- SUPPLIED MATERIAL:
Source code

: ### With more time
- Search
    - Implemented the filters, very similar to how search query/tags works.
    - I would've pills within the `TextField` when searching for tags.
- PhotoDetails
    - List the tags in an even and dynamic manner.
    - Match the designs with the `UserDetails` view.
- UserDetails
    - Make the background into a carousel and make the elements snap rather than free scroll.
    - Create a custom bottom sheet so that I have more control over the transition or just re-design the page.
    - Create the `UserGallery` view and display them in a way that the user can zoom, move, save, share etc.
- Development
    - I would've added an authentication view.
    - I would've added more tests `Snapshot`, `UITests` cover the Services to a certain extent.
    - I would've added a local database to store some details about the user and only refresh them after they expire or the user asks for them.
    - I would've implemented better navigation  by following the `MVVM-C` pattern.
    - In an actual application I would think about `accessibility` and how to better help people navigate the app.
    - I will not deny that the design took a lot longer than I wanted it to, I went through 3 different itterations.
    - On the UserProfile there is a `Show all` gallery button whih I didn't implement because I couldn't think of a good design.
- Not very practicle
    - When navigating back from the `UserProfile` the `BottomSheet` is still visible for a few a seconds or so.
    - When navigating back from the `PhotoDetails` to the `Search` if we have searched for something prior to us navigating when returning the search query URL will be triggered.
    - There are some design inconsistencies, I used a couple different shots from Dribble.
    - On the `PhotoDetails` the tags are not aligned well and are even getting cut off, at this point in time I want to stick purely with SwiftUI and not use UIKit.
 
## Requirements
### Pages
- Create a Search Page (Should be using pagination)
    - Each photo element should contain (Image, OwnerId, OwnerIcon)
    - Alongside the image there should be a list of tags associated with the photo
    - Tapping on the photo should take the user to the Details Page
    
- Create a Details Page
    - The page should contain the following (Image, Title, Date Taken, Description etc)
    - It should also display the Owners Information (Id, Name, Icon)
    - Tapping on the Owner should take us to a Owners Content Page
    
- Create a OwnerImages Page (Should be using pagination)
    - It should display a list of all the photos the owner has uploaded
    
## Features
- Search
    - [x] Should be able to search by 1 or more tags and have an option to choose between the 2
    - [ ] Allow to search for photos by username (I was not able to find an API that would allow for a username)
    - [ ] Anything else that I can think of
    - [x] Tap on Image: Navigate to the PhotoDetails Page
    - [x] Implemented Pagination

- TASK INSTRUCTIONS:
Copy out all of the lines above word for word, with nothing changed.

- TASK ANSWER:
Source code

: ### With more time
- Search
    - Implemented the filters, very similar to how search query/tags works.
    - I would've pills within the `TextField` when searching for tags.
- PhotoDetails
    - List the tags in an even and dynamic manner.
    - Match the designs with the `UserDetails` view.
- UserDetails
    - Make the background into a carousel and make the elements snap rather than free scroll.
    - Create a custom bottom sheet so that I have more control over the transition or just re-design the page.
    - Create the `UserGallery` view and display them in a way that the user can zoom, move, save, share etc.
- Development
    - I would've added an authentication view.
    - I would've added more tests `Snapshot`, `UITests` cover the Services to a certain extent.
    - I would've added a local database to store some details about the user and only refresh them after they expire or the user asks for them.
    - I would've implemented better navigation  by following the `MVVM-C` pattern.
    - In an actual application I would think about `accessibility` and how to better help people navigate the app.
    - I will not deny that the design took a lot longer than I wanted it to, I went through 3 different itterations.
    - On the UserProfile there is a `Show all` gallery button whih I didn't implement because I couldn't think of a good design.
- Not very practicle
    - When navigating back from the `UserProfile` the `BottomSheet` is still visible for a few a seconds or so.
    - When navigating back from the `PhotoDetails` to the `Search` if we have searched for something prior to us navigating when returning the search query URL will be triggered.
    - There are some design inconsistencies, I used a couple different shots from Dribble.
    - On the `PhotoDetails` the tags are not aligned well and are even getting cut off, at this point in time I want to stick purely with SwiftUI and not use UIKit.
 
## Requirements
### Pages
- Create a Search Page (Should be using pagination)
    - Each photo element should contain (Image, OwnerId, OwnerIcon)
    - Alongside the image there should be a list of tags associated with the photo
    - Tapping on the photo should take the user to the Details Page
    
- Create a Details Page
    - The page should contain the following (Image, Title, Date Taken, Description etc)
    - It should also display the Owners Information (Id, Name, Icon)
    - Tapping on the Owner should take us to a Owners Content Page
    
- Create a OwnerImages Page (Should be using pagination)
    - It should display a list of all the photos the owner has uploaded
    
## Features
- Search
    - [x] Should be able to search by 1 or more tags and have an option to choose between the 2
    - [ ] Allow to search for photos by username (I was not able to find an API that would allow for a username)
    - [ ] Anything else that I can think of
    - [x] Tap on Image: Navigate to the PhotoDetails Page
    - [x] Implemented Pagination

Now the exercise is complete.